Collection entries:
"""
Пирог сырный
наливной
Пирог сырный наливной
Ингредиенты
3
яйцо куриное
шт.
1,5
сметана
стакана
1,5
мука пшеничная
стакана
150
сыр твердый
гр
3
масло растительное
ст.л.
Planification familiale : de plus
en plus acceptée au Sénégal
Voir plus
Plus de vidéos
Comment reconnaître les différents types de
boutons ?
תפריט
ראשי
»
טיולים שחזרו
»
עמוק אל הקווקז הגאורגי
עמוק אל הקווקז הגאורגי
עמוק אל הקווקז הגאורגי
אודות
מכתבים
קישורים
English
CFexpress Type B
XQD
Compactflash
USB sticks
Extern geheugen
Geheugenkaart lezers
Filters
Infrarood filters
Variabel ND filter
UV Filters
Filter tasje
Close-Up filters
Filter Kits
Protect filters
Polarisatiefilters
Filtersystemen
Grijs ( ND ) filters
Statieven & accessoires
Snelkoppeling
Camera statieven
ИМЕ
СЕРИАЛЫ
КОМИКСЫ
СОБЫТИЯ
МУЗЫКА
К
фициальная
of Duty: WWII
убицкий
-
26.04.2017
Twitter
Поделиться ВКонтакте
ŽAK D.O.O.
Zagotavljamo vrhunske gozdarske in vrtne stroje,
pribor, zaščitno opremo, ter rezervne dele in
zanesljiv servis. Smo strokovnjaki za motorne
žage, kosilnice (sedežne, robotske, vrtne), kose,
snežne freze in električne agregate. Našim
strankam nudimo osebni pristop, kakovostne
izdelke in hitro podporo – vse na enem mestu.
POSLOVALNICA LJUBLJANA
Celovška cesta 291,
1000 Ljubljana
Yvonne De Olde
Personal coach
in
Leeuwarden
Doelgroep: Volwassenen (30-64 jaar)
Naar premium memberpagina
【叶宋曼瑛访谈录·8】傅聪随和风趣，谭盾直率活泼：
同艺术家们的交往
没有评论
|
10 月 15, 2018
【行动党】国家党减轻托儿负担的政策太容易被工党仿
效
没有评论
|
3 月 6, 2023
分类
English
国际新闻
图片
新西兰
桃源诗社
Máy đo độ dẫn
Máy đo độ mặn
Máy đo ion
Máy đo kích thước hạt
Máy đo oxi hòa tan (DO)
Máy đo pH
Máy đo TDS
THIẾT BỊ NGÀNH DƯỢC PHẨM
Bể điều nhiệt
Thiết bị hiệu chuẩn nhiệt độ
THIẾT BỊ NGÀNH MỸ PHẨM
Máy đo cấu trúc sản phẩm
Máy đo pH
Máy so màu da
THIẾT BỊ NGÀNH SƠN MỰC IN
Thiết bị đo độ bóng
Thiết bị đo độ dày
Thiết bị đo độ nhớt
"""
EXERCISE REQUIREMENTS -> Your answer must be the lines above, unchanged, from the first one through the line that holds "Zagotavljamo vrhunske gozdarske", inclusive, and no others.

SOLUTION ->
Пирог сырный
наливной
Пирог сырный наливной
Ингредиенты
3
яйцо куриное
шт.
1,5
сметана
стакана
1,5
мука пшеничная
стакана
150
сыр твердый
гр
3
масло растительное
ст.л.
Planification familiale : de plus
en plus acceptée au Sénégal
Voir plus
Plus de vidéos
Comment reconnaître les différents types de
boutons ?
תפריט
ראשי
»
טיולים שחזרו
»
עמוק אל הקווקז הגאורגי
עמוק אל הקווקז הגאורגי
עמוק אל הקווקז הגאורגי
אודות
מכתבים
קישורים
English
CFexpress Type B
XQD
Compactflash
USB sticks
Extern geheugen
Geheugenkaart lezers
Filters
Infrarood filters
Variabel ND filter
UV Filters
Filter tasje
Close-Up filters
Filter Kits
Protect filters
Polarisatiefilters
Filtersystemen
Grijs ( ND ) filters
Statieven & accessoires
Snelkoppeling
Camera statieven
ИМЕ
СЕРИАЛЫ
КОМИКСЫ
СОБЫТИЯ
МУЗЫКА
К
фициальная
of Duty: WWII
убицкий
-
26.04.2017
Twitter
Поделиться ВКонтакте
ŽAK D.O.O.
Zagotavljamo vrhunske gozdarske in vrtne stroje,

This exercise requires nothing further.